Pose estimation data
Content starts

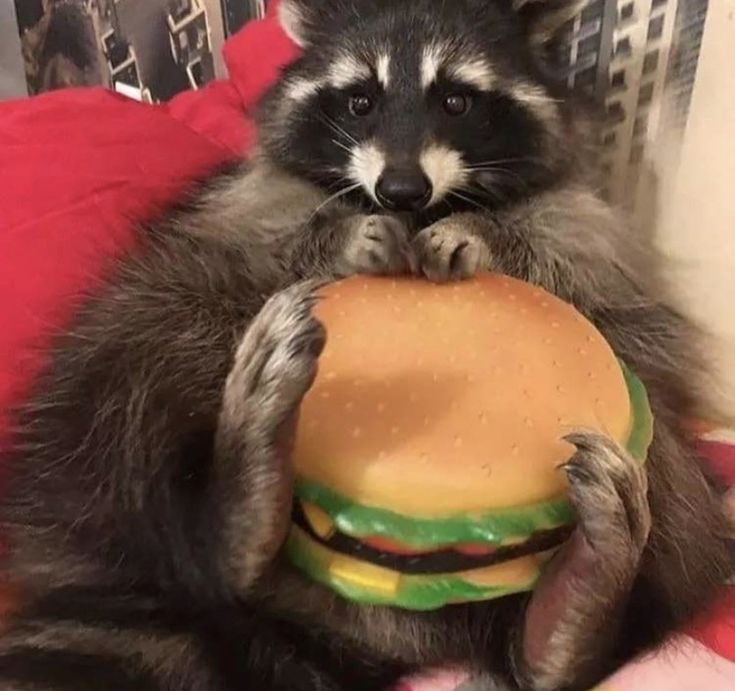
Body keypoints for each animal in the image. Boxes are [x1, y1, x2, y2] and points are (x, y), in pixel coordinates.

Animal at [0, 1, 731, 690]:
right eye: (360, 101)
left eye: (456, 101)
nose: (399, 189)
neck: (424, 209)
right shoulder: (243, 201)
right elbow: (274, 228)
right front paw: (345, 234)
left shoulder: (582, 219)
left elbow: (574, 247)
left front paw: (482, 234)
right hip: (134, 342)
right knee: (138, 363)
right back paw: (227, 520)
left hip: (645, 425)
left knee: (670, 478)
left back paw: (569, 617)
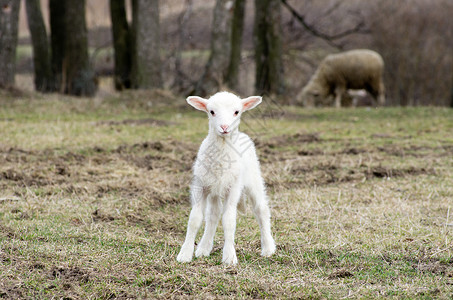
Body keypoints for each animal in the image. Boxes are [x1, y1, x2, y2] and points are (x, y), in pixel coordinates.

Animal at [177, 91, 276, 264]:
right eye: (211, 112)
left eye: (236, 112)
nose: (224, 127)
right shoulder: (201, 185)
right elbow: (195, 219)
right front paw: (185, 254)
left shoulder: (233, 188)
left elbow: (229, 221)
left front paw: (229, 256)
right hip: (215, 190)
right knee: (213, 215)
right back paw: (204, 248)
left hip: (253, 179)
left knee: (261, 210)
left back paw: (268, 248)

Content ends
Content starts

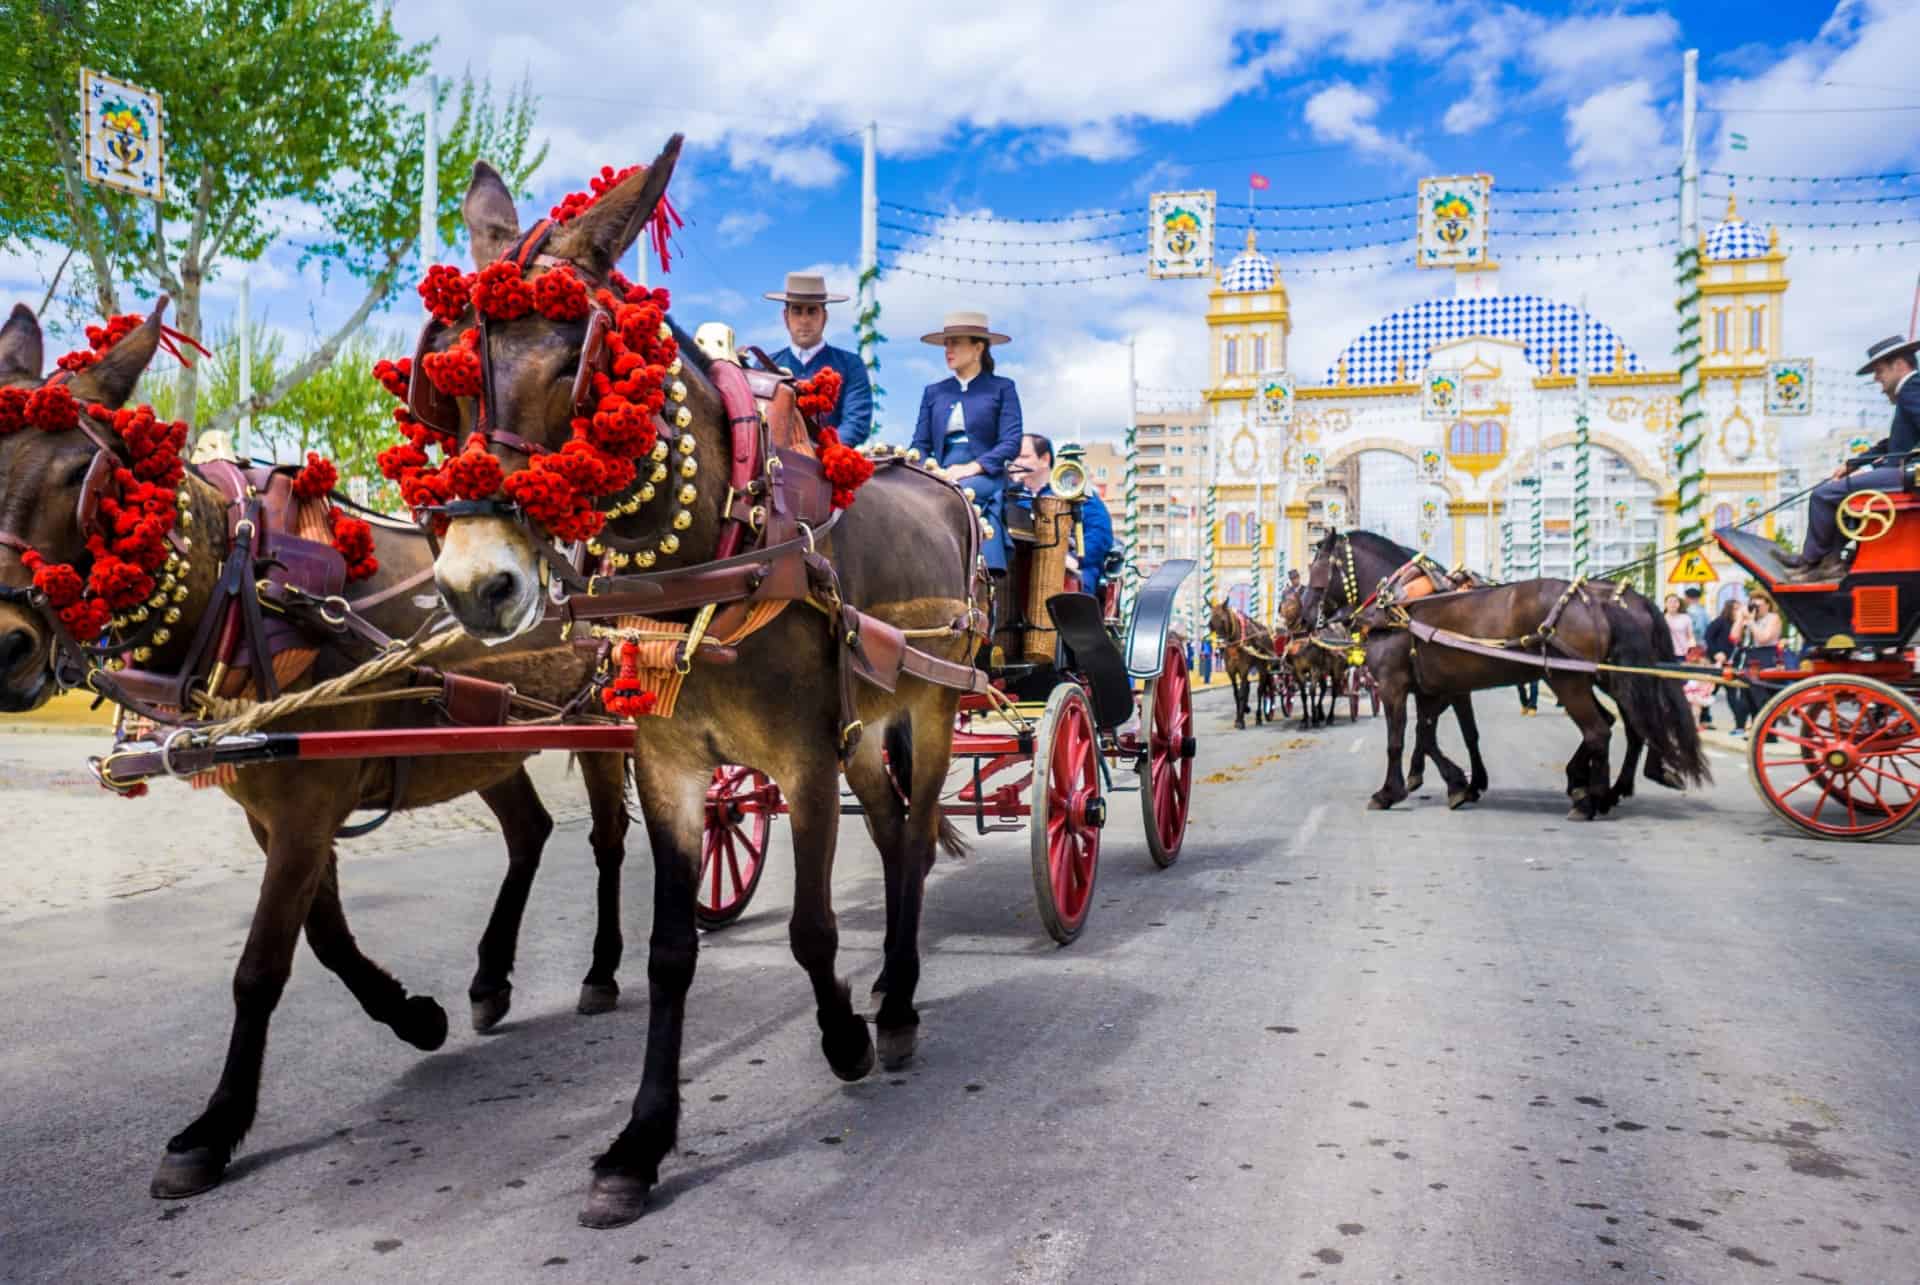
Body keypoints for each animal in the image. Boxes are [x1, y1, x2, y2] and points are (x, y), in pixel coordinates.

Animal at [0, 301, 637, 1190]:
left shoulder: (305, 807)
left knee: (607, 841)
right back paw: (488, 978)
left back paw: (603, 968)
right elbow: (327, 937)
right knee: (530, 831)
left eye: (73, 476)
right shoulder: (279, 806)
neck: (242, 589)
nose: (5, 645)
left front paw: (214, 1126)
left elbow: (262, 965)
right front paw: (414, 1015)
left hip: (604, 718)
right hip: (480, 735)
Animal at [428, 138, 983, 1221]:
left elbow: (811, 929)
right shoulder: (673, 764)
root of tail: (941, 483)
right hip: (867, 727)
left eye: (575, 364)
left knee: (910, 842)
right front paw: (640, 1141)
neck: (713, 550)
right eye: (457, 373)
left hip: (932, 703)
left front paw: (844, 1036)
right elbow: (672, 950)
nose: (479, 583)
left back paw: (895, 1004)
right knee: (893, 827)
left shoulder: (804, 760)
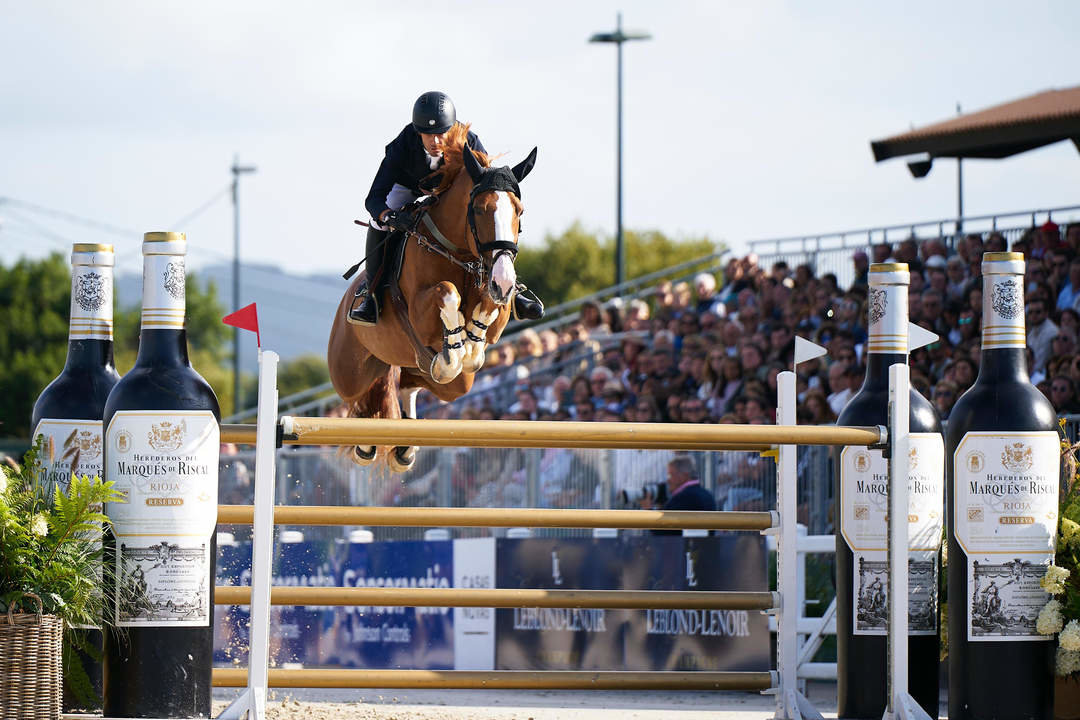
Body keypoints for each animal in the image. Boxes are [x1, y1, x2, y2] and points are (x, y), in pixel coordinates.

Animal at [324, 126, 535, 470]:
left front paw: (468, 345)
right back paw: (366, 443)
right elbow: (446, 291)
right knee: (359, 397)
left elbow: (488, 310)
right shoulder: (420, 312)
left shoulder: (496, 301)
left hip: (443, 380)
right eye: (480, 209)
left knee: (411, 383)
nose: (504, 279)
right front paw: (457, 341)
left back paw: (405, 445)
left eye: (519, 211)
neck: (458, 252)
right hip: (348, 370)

Content ends

Exercise details =>
Whenever a line of the data includes "elbow", copy that line.

Reply to the exercise =>
right elbow: (274, 228)
left elbow: (574, 247)
right elbow: (195, 219)
left elbow: (229, 221)
right elbow: (327, 937)
left elbow: (262, 965)
left elbow: (811, 929)
right elbow: (672, 950)
right elbow: (446, 291)
left elbow: (488, 310)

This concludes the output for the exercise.